The trick is to skip the cascade altogether. This means losing precision (the farther in the future the larger the delta), which is unacceptable for timers, but for timeouts? They're usually cancelled and we don't need to run precisely at the scheduled time, we just need them to run.
Example table from the current linux kernel (jiffies at 10ms precision, aka 100HZ). The ring has 512 slots in total and can accomodate timers up to 15 days from now:
Level Offset Granularity Range
0 0 10 ms 0 ms - 630 ms
1 64 80 ms 640 ms - 5110 ms (640ms - ~5s)
2 128 640 ms 5120 ms - 40950 ms (~5s - ~40s)
3 192 5120 ms (~5s) 40960 ms - 327670 ms (~40s - ~5m)
4 256 40960 ms (~40s) 327680 ms - 2621430 ms (~5m - ~43m)
5 320 327680 ms (~5m) 2621440 ms - 20971510 ms (~43m - ~5h)
6 384 2621440 ms (~43m) 20971520 ms - 167772150 ms (~5h - ~1d)
7 448 20971520 ms (~5h) 167772160 ms - 1342177270 ms (~1d - ~15d)
The technical operations are:
insert: determine the slot (relative to the current slot), append (or prepend) to the linked list;delete: remove the timer from any linked list it may be in (no need to lookup the timer);get-min: the delta between the current and the first non empty slot (can be sped up with a bitmap of (not)empty slots);delete-min: process the linked list(s) as we advance the slot(s).
Aside from deciding the slot, all these operations involve mere doubly linked list operations.
NOTE I didn't test this solution, it currently sounds overkill; yet the overall simplicity makes it a good contender to the pairing heap for storing timeouts.
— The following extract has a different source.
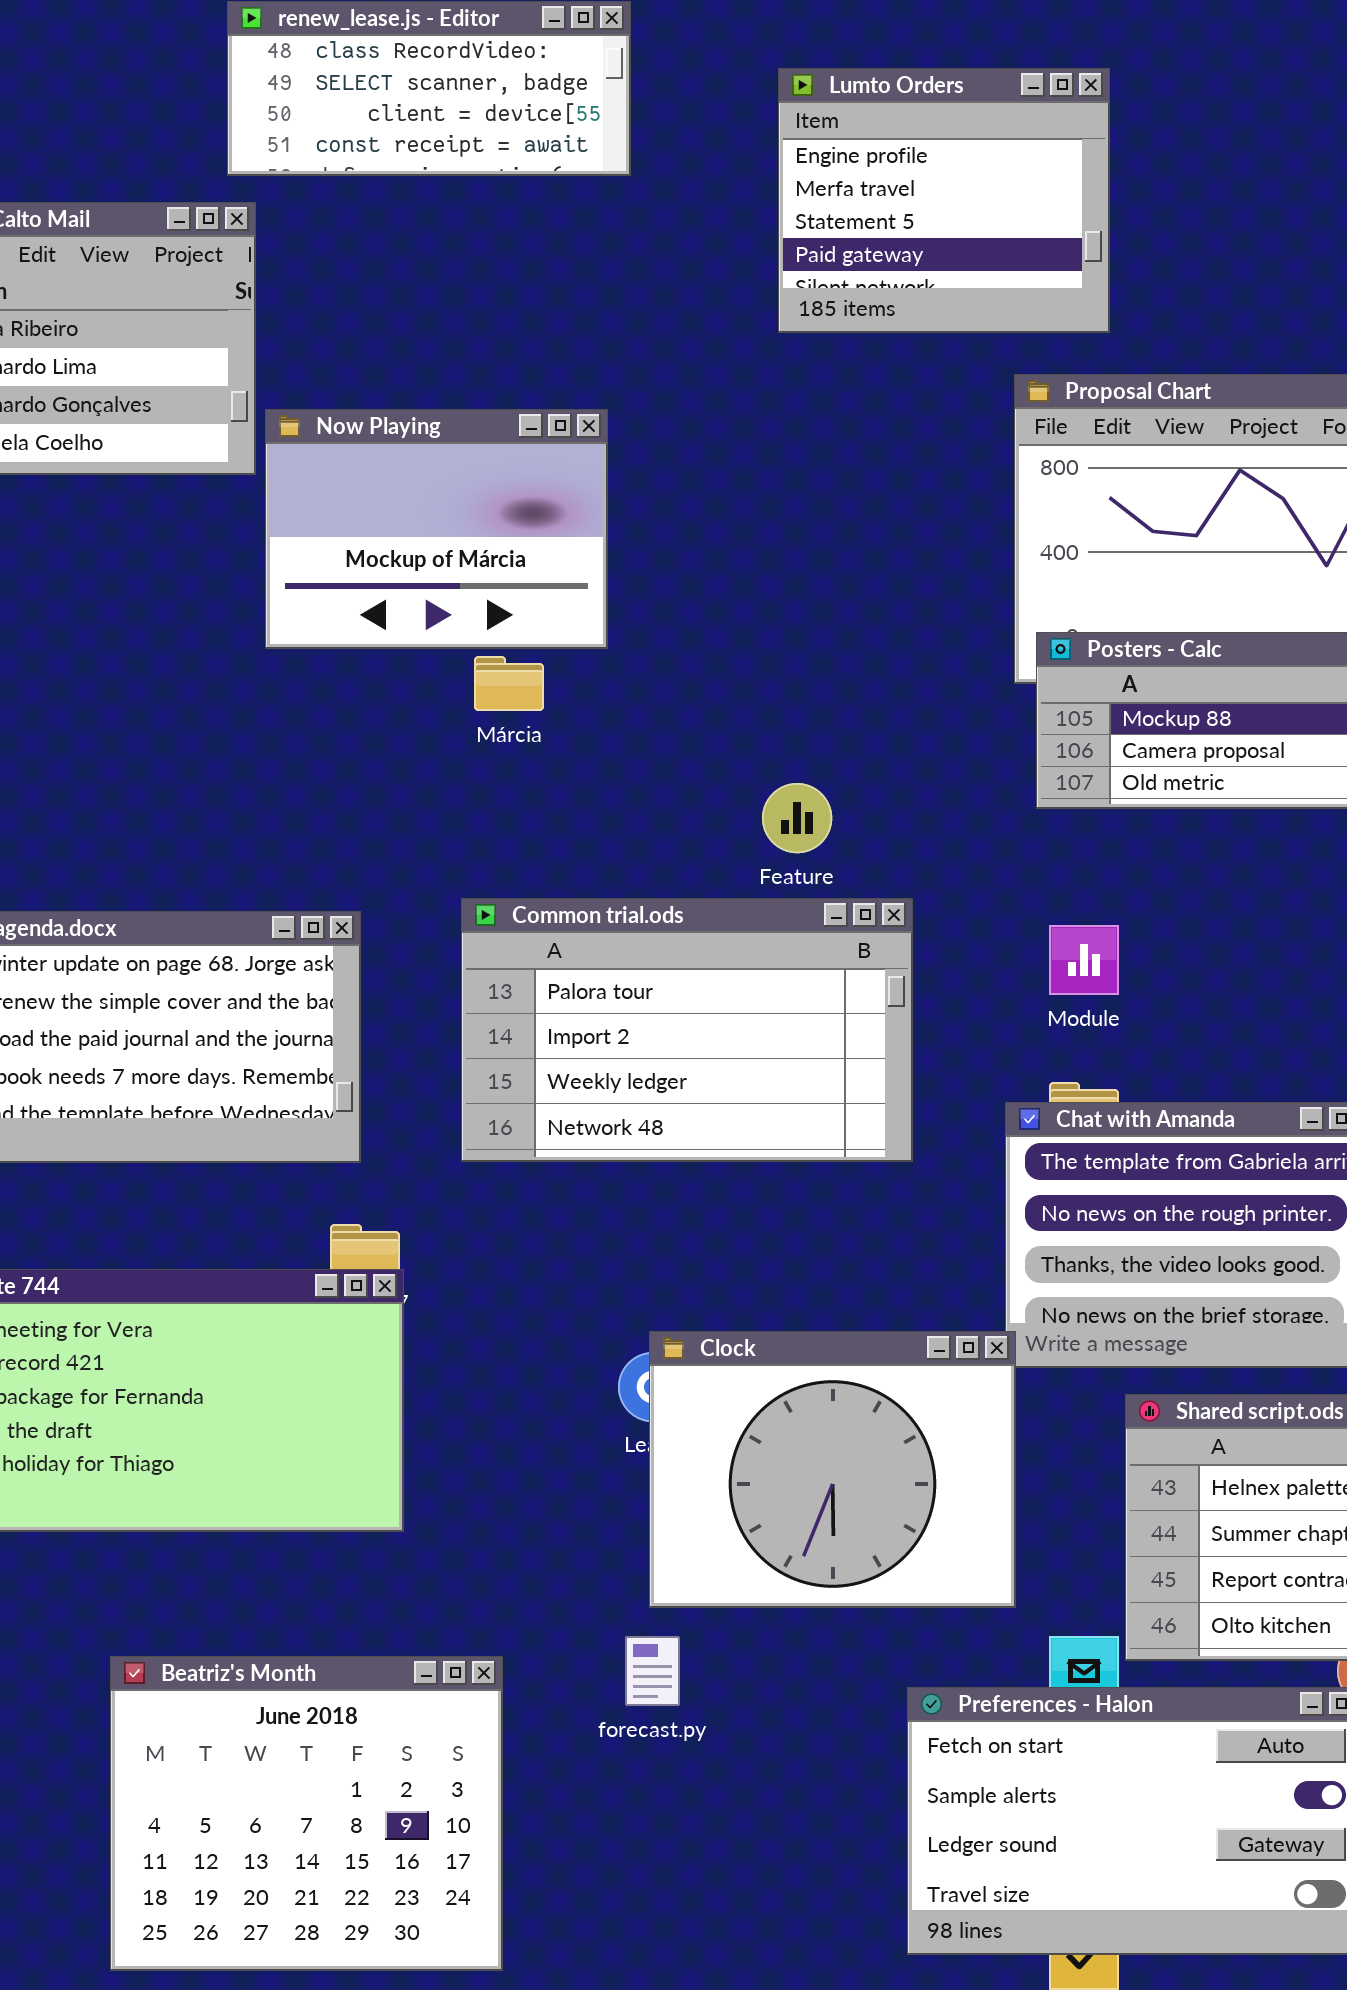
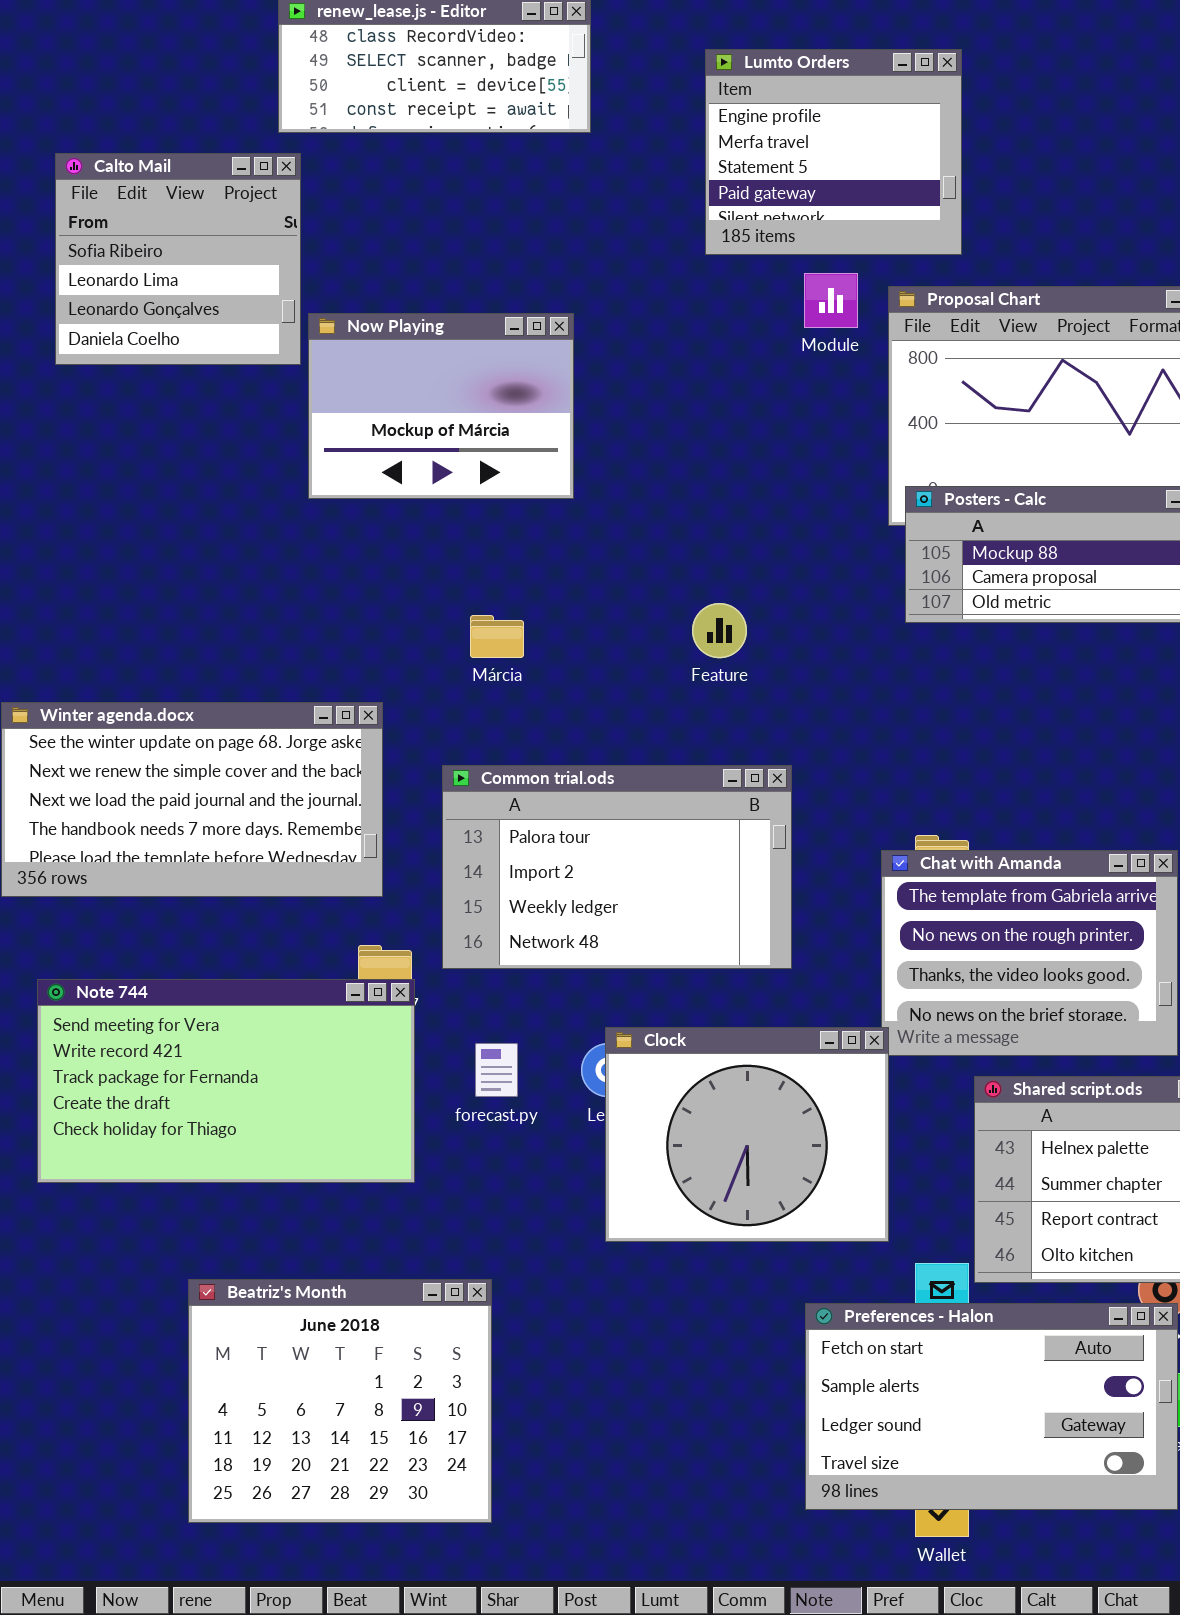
Márcia: [474,656,544,711] -> [470,615,524,658], moved
Common trial.ods: [461,898,913,1162] -> [442,765,792,969], moved
Module: [1049,925,1119,995] -> [804,273,858,328], moved
forecast.py: [625,1636,680,1706] -> [475,1043,518,1097], moved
In that case maybe a dual D-ary Heap for timers and a Timing Wheel for timeouts would be a better choice than the single Pairing Heap?
-
libeventstores events with a timer into a min-heap, but it also keeps a list of "common timeouts"... I didn't investigate what they mean by it exactly. -
Go stores all timers into a min-heap (4-ary) but allocates timers in the GC HEAP and merely marks cancelled timers on delete. I didn't investigate how it deals with the tombstones.
-
The Linux kernel keeps timeouts in a non cascading timing wheel, and timers in a red-black tree. See the hrtimers page.
TBD.
The monotonic relative clock can be an issue for timers that need to execute at
a specific realtime, that is relative to the realtime clock. We might want to
introduce an explicit Timer type that could expire once or at a defined
interval, using different clocks (realtime, monotonic, boottime), as well as be
absolute or relative to the current time.
These would fall into the timers category, and change the requirements for
them from "never cancelled" to "sometimes cancelled", though in practice it
should probably be implemented using system timers, for example timerfd on
Linux, EVFILT_TIMER on BSD, something else on Windows.